*Исходный текст*.

Частый мотив в сказках, обыгрывающий идею зеркальной обман-ности, — ошибочное отражение: уродина принимает себя за красавицу, так как видит в «зеркале» чужой образ. Как в шотландской сказке «Принц и дочь великана»: «Старуха наклонилась над колодцем, чтобы опустить в него ведро, и вдруг отшатнулась, словно в испуге, она увидела, что в воде отражается прекрасное женское лицо» (там же) или в итальянской сказке «Три апельсина»: «В это время хромоногая, кривая на один глаз служанка пришла к пруду полоскать белье. Она наклонилась над водой и увидела в пруду отражение девушки. — Неужели это я? — закричала служанка. — Как я стала прекрасна! Верно, само солнце завидует моей красоте!» (там же).

Образная пара красота/уродство — конструкция не столько этическая (не моральная, ведь здесь нет прямых корреляций добро-зло) и в то же время — не эстетическая (то есть не имморальная), а гносеологическая. Уродство и злая красота — это эпистемы, которые «сопрягаются» со знанием и самопознанием, а добрая красота, не нуждающаяся в самопознании, олицетворяющая невинное неведение, побуждает к гносеологическому поиску.

 

Превращения и амбивалентность

Уродство в сказках часто не неизменная сущность, не константная данность, а некая переменная. Это почти всегда скрытая красота, и не только спрятанная под сажей, грязью, шкурой животного. Во-первых, это красота заколдованная: уродство может быть наказанием, как в сказке «Карлик Нос», где ведьма, обиженная Якобом («стройный, красивый мальчик, довольно высокий для своих двенадцати лет») (Гауф 1986: 249), превращает его в «безобразного карлика». Звездный мальчик награждается безобразным лицом за жестокость и надменность. «Чудовище» в изначальной версии сказки «Красавица и чудовище» мадам де Вильнев — это принц, которого заколдовала старая фея за то, что он отказался на ней жениться. Странствующий мотив — злая фея наказывает принцессу за то, что ее забыли пригласить на королевский праздник (как в сказке Мадам Д’Онуа «Зеленая Змея», где принцесса Дорагли после нежеланного визита «старой карги» с годами становилась все «страшнее и страшнее»).

*Что нужно сделать*. Дословно выпишите из текста о красоте и уродстве в сказках отрывок от «Образная пара красота/уродство» до «к гносеологическому поиску.».

*Данные*.

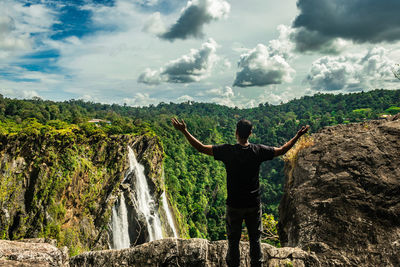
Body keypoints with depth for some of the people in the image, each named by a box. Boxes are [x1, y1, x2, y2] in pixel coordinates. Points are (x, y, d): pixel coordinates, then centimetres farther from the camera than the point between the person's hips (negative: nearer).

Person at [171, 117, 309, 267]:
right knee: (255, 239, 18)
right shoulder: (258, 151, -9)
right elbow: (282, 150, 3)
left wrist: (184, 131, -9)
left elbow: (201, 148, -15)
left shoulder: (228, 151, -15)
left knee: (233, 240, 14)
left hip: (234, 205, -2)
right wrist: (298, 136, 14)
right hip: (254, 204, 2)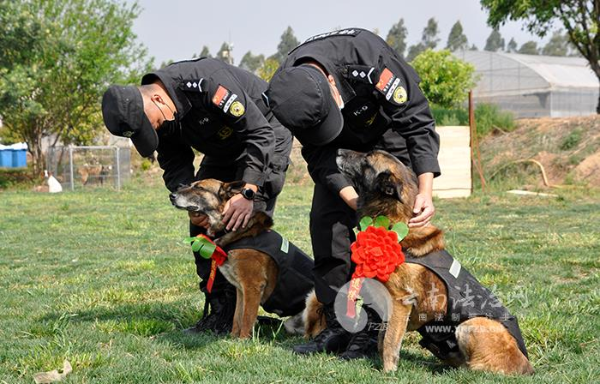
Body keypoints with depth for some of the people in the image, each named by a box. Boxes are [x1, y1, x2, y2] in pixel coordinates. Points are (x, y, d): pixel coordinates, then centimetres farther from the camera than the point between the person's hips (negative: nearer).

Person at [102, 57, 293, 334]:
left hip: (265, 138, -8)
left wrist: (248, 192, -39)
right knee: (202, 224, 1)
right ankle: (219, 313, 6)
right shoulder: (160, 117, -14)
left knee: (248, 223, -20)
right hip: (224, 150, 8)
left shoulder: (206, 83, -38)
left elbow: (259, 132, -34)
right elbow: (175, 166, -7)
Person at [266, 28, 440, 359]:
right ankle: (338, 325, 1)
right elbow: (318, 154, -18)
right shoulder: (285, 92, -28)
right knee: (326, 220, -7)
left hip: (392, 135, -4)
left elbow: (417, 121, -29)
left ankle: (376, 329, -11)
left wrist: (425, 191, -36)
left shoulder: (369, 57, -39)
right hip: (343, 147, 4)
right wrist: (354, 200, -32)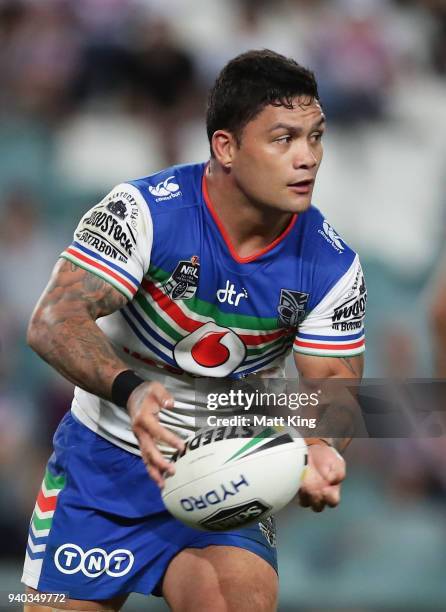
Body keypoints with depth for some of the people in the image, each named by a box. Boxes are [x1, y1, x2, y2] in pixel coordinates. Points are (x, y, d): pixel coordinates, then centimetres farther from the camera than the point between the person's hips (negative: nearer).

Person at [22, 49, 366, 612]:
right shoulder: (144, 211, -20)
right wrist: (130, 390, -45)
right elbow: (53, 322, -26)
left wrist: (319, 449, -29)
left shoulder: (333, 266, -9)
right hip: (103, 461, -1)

*Ответ на задание*.
Образная пара красота/уродство — конструкция не столько этическая (не моральная, ведь здесь нет прямых корреляций добро-зло) и в то же время — не эстетическая (то есть не имморальная), а гносеологическая. Уродство и злая красота — это эпистемы, которые «сопрягаются» со знанием и самопознанием, а добрая красота, не нуждающаяся в самопознании, олицетворяющая невинное неведение, побуждает к гносеологическому поиску.